* Extrait choisi:
──────────────────────────────

Puis dans un deuxième temps, l’État a laissé place au gouvernement élu. Étant donné que l’axe de la lutte pour la liberté se construit sur la base de l’opposition à l’AKP,  en clamant que les procès en cours sont infondés, l’Ergenekon (état profond turc) tente de relancer l’État.

Toutefois, cette attitude qui peut être considérée comme « idéologiquement immorale » transforme Hrant en une existence vide, uniquement basée sur des stéréotypes.

Ce procédé consistant à transformer la mémoire de Hrant en un instrument au profit de la gauche en Turquie, n’est rien d’autre que d’instrumentaliser un évènement étant censé susciter un certaine retenue et un profond respect, afin d’en tirer un quelconque bénéfice. La dernière attitude en date de ce type, s’est manifestée sous la plume de la chroniqueuse Ece Temelkuran. L’article de Temelkuran publié dans le Guardian, a été sans le moindre doute bien accueilli par les milieux laïcs.

Cependant, pour les personnes familières avec la Turquie, avec le désir d’entendre sa foi, cet article qui est une combinaison d’une perception et d’une compréhension biaisée ne méritant pas d’être désigné autrement que comme un article corrompu.

Temelkuran a intitulé son article : « Les journalistes turcs ont très peur, mais nous devons lutter contre cette menace ». Par ces mots nous comprenons bien que Temelkuran se pose comme un exemple de courage tentant d’indiquer la marche à suivre à ses collègues. Or malheureusement, cet intitulé a fait mauvaise presse donnant lieu à une drôle d’analyse. Selon cette analyse, l’expulsion de Temelkuran de Habertürk, serait le résultat de pressions du gouvernement autour de l’assassinat de Hrant. Selon les écrits de Temelkuran, l’entité ayant fait suivre Hrant et commanditer son assassinat ne serait autre que le gouvernement.

──────────────────────────────

* Données fournies:
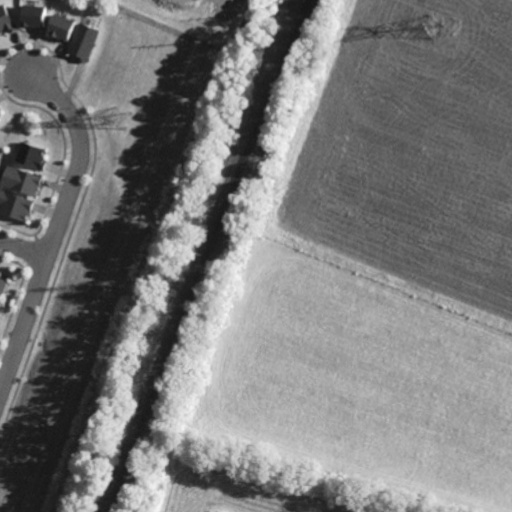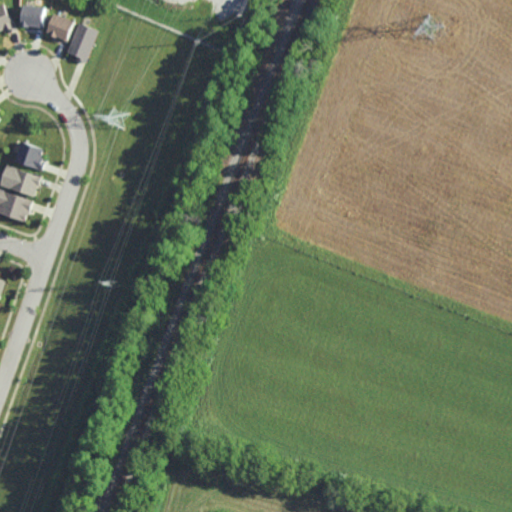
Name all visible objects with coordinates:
power substation: (189, 13)
building: (34, 16)
building: (37, 17)
building: (6, 20)
building: (8, 20)
building: (62, 27)
building: (64, 27)
power tower: (437, 27)
building: (83, 41)
building: (85, 42)
building: (0, 117)
power tower: (125, 119)
building: (32, 155)
building: (33, 157)
building: (22, 180)
building: (22, 181)
building: (15, 204)
building: (16, 205)
road: (54, 218)
road: (20, 248)
railway: (208, 255)
power tower: (115, 282)
building: (1, 286)
building: (2, 287)
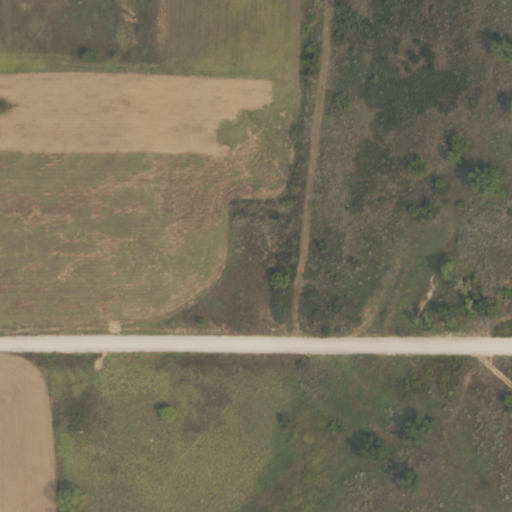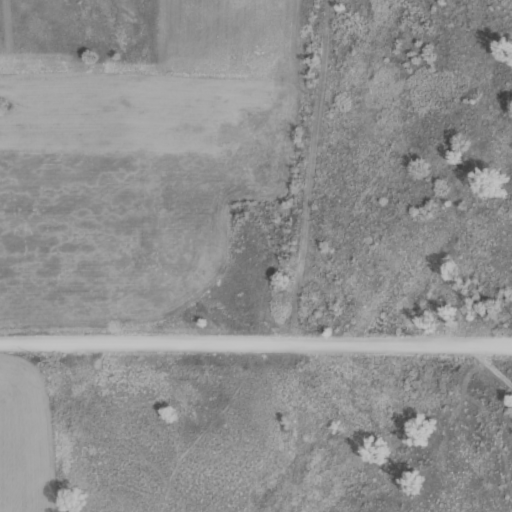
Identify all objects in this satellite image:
road: (255, 344)
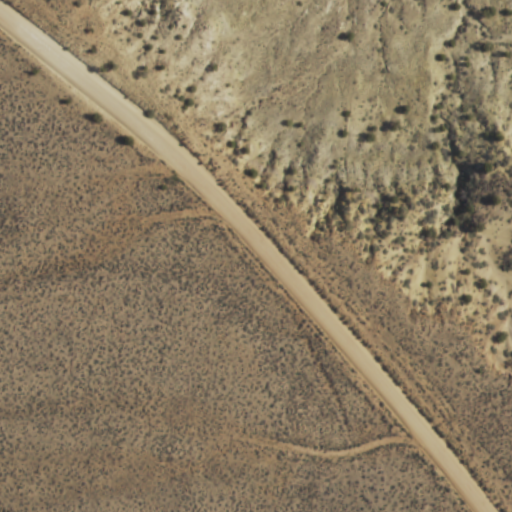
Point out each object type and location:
road: (259, 246)
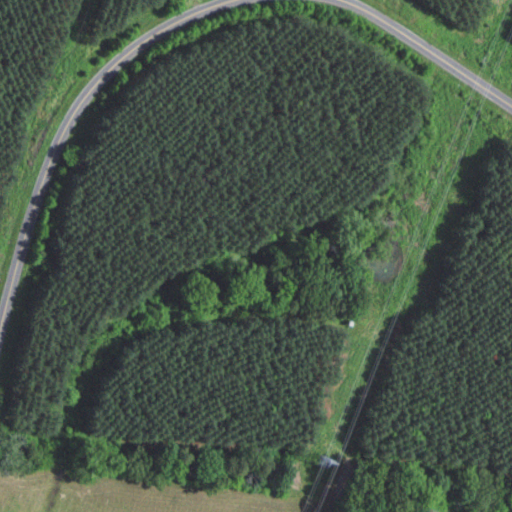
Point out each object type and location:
road: (174, 24)
power tower: (325, 462)
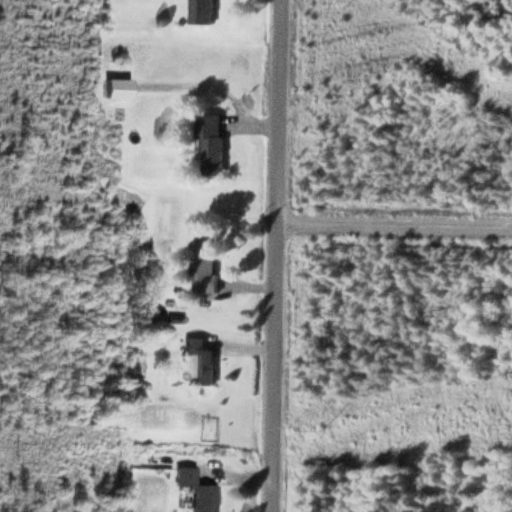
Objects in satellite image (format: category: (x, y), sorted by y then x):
building: (202, 10)
building: (113, 86)
building: (212, 140)
road: (396, 231)
road: (280, 256)
building: (207, 258)
building: (199, 358)
building: (193, 489)
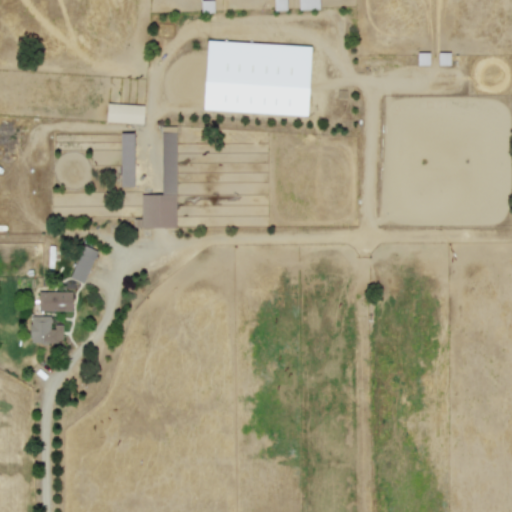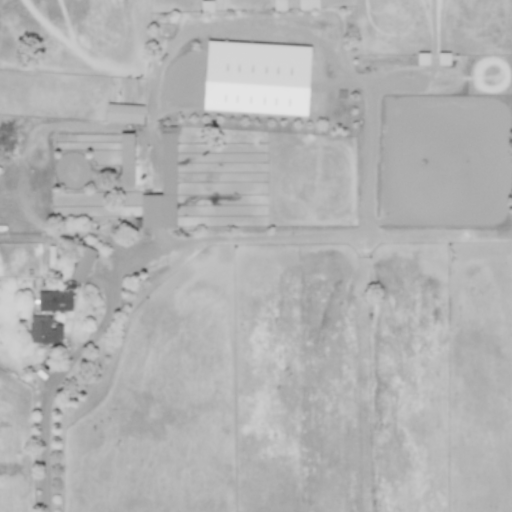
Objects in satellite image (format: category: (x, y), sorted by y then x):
building: (308, 4)
building: (124, 112)
building: (125, 158)
building: (161, 190)
crop: (255, 255)
building: (82, 263)
building: (54, 300)
building: (43, 329)
road: (72, 360)
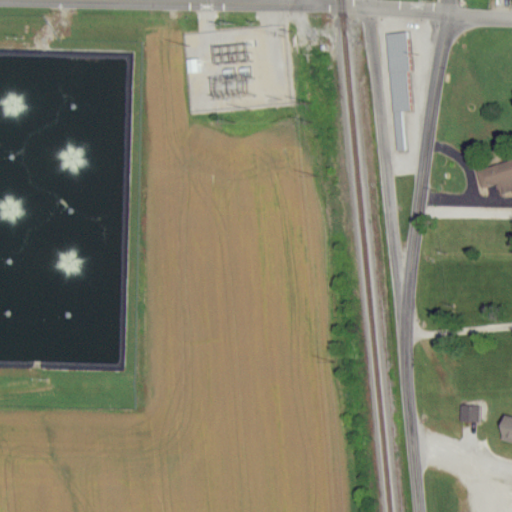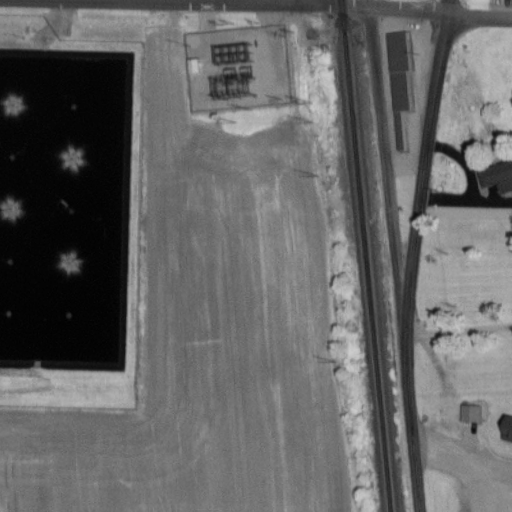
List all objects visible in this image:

──────────────────────────────

* Exercices:
- a) Restituez mot pour mot tout le passage de l'extrait qui va de « Puis dans un » jusqu'à « sur des stéréotypes. » inclus.
- b) D'après l'extrait, dans quel journal l'article de Temelkuran a-t-il paru ?
Les données n'ont ici aucun rôle à jouer.

* Réponses par exercice:
- a)
Puis dans un deuxième temps, l’État a laissé place au gouvernement élu. Étant donné que l’axe de la lutte pour la liberté se construit sur la base de l’opposition à l’AKP,  en clamant que les procès en cours sont infondés, l’Ergenekon (état profond turc) tente de relancer l’État.

Toutefois, cette attitude qui peut être considérée comme « idéologiquement immorale » transforme Hrant en une existence vide, uniquement basée sur des stéréotypes.

- b) Dans le Guardian.